Anti-sweepstakes rumbling started up again in 1997, when the Federal Trade Commission began busting fraudulent subscription agencies like “American Readers Service Inc.,” “Publishers Award Bureau” and the ambitiously named “Family Publishers Clearing Center.” All had either billed customers illegally or induced orders through bogus prize offers, according to the FTC.

Before long, legitimate marketers came under scrutiny. In March 1998, about 30 elderly folks and a welfare mother reportedly flew to AFP’s headquarters in Tampa, convinced they were grand prize winners. Within months, AFP facedcomplaints from attorneys general and a dozen lawsuits. It spent $1.25million in March 1998 to settle complaints from 32 states, then agreed to an additional $800,000 a few months later to satisfy the state of New York.

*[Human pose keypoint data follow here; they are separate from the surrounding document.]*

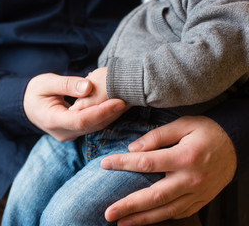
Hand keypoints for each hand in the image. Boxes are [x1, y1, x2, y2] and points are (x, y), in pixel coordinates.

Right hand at [23, 73, 126, 140]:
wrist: (27, 106)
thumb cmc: (35, 91)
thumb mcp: (46, 82)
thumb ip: (66, 84)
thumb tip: (88, 86)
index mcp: (52, 120)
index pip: (81, 120)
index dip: (101, 111)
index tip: (118, 101)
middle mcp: (62, 132)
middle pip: (92, 126)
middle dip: (112, 113)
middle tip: (131, 98)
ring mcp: (69, 135)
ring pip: (95, 128)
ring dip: (112, 116)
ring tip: (129, 100)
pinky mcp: (75, 132)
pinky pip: (93, 126)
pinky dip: (105, 116)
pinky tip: (117, 106)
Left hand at [101, 116, 236, 224]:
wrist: (236, 145)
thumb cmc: (207, 132)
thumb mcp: (183, 124)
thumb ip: (157, 136)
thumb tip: (133, 148)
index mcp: (185, 157)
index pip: (147, 163)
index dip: (123, 164)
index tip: (104, 165)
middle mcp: (190, 179)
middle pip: (154, 196)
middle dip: (129, 206)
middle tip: (109, 213)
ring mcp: (196, 194)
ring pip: (165, 211)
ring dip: (142, 219)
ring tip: (121, 223)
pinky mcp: (200, 201)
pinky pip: (178, 214)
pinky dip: (159, 218)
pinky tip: (144, 220)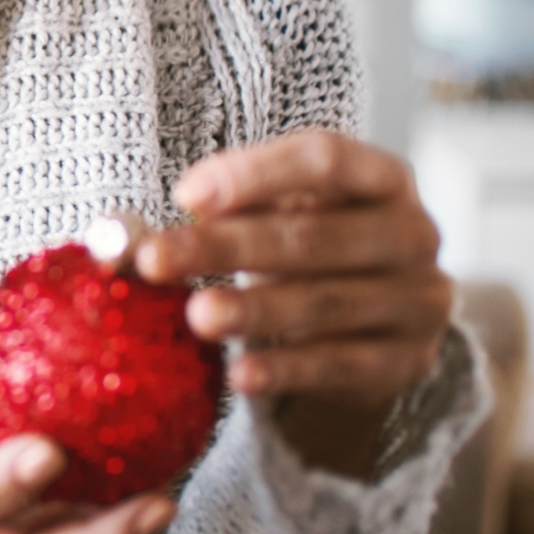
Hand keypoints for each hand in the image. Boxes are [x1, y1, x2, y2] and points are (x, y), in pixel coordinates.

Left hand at [137, 130, 452, 476]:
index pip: (325, 157)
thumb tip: (115, 240)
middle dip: (226, 248)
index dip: (254, 174)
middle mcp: (413, 233)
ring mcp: (418, 300)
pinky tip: (239, 375)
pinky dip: (286, 369)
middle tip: (156, 261)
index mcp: (381, 177)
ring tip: (196, 316)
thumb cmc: (303, 251)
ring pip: (325, 303)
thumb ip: (210, 215)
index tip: (184, 197)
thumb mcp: (269, 217)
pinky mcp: (406, 361)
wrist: (371, 328)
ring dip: (254, 310)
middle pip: (311, 236)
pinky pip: (340, 364)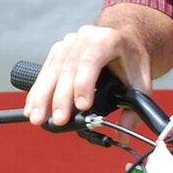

Publishers Clearinghouse, meanwhile, has been sued by Connecticut, Wisconsin and Indiana for alleged misrepresentation of its own.

A “No-Lose” Issue

For attorneys general, sweepstakes regulation “is a no-lose [issue],” says one magazine industry observer. “The economy’s so good, people feel comfortable, and an attorney general can go to constituents and say, `I’m going to protect you.”

“You’re seeing a change in the regulatory landscape,” says Goldstein.

“For example, one of the practices being challenged is the use of different response devices for people who purchase and people who don’t. If you lookat any supermarket promotion, that’s a fundamental: You either purchase immediately or send in a three-by-five card to receive a game piece. You’re seeing an attempt, particularly by the states attorneys general, to change the rules.”

Others, though, argue that AFP and PCH weren’t entirely innocent victims of the regulators.

Faced with declining response, “a lot of sweepstakes companies, not just the [stampsheet] agencies, have become more aggressive in marketing,” says Block. “But when one of them says, `We need directions to your house for the Prize Patrol,’ that to me is way over the line.”

“I think the stampsheet agents have suffered from a lot of bad publicity with respect to sweepstakes,” says Robert Cohn, vice president of consumer marketing of several Times Mirror titles, “and they may have pushed the envelope a little too far in terms of creative.”

Blame other factors, too, for the sweeps decline. Mail-in sweepstakes entries are no longer as sexy, for instance, as the instant gratification of legalized gambling, or $60 million Powerballs. Nor do sweeps entries stand out in a cluttered mailbox they way they once did. Even beleaguered Reader’s Digest, one of the venerable sweepstakes promoters, is testing direct response TV and non-sweeps mailings in an effort to broaden its marketing. “This is irrespective of the scrutiny that has been paid to sweepstakes,” says Stephen Morello, spokesperson for Reader’s Digest. “It’s something we feel we need to do to make our marketing efforts more efficient and more effective.”

As sweepstakes marketers, though, AFP and PCH are forced to make the best of bad times. To forestall future problems, PCH has spent two years identifying and removing “vulnerable” customers in its database; AFP has followed suit. Both are also currently working with Congress, along with the Direct Marketing Association and the Magazine Publishers Association, to create national standards for sweepstakes regulations.

“It’s not the norm,” says Cerasale of the unprecedented cooperativeventure. “But at the moment people are confused thinking legitimate sweepstakes promotions are similar to the fraudulent [promotions]. All marketing depends on consumer trust.”

In the end, it’s clear that the stampsheets will likely outlast all the embattlements and regulations. They won’t, however, shake free all their problems. Count on it: Next Super Bowl, despite the clearer, regulation-satisfying stampsheet copy, someone’s uncle will be sitting home, icing a bottle of champagne, waiting in vain for the Prize Patrol.

As one magazine publishing executive puts it, “there will always be people who think they’re Napoleon.”